ABOUT THIS EXERCISE
Every line of the data below must be output exactly, with images left out.
================
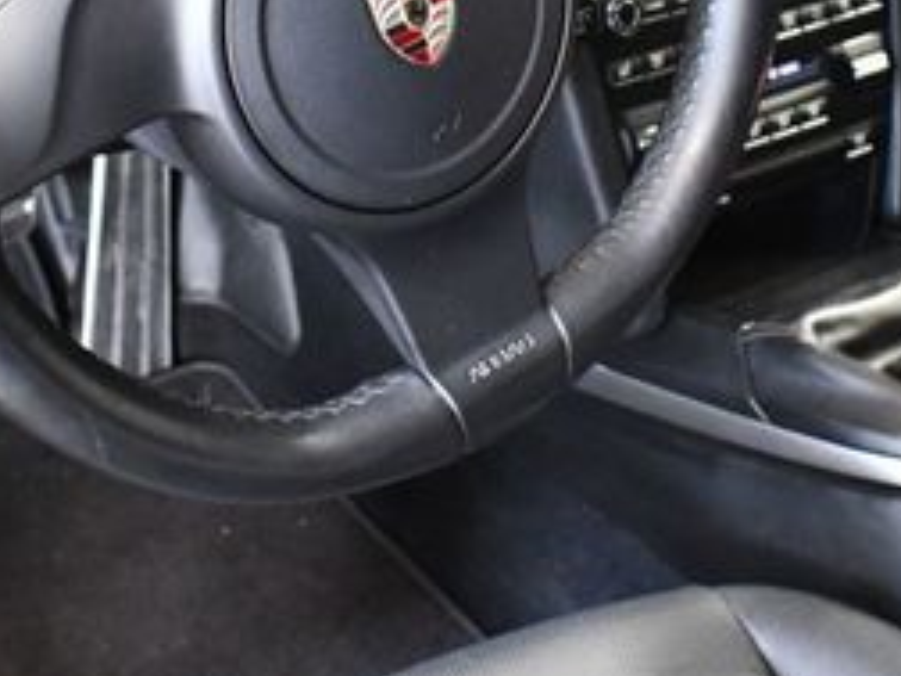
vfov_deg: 16.6
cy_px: 64
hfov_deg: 22.2
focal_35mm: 88
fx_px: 2291
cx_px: 411
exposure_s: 1/60
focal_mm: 18
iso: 5000
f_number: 3.5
================
TASK ANSWER
vfov_deg: 16.6
cy_px: 64
hfov_deg: 22.2
focal_35mm: 88
fx_px: 2291
cx_px: 411
exposure_s: 1/60
focal_mm: 18
iso: 5000
f_number: 3.5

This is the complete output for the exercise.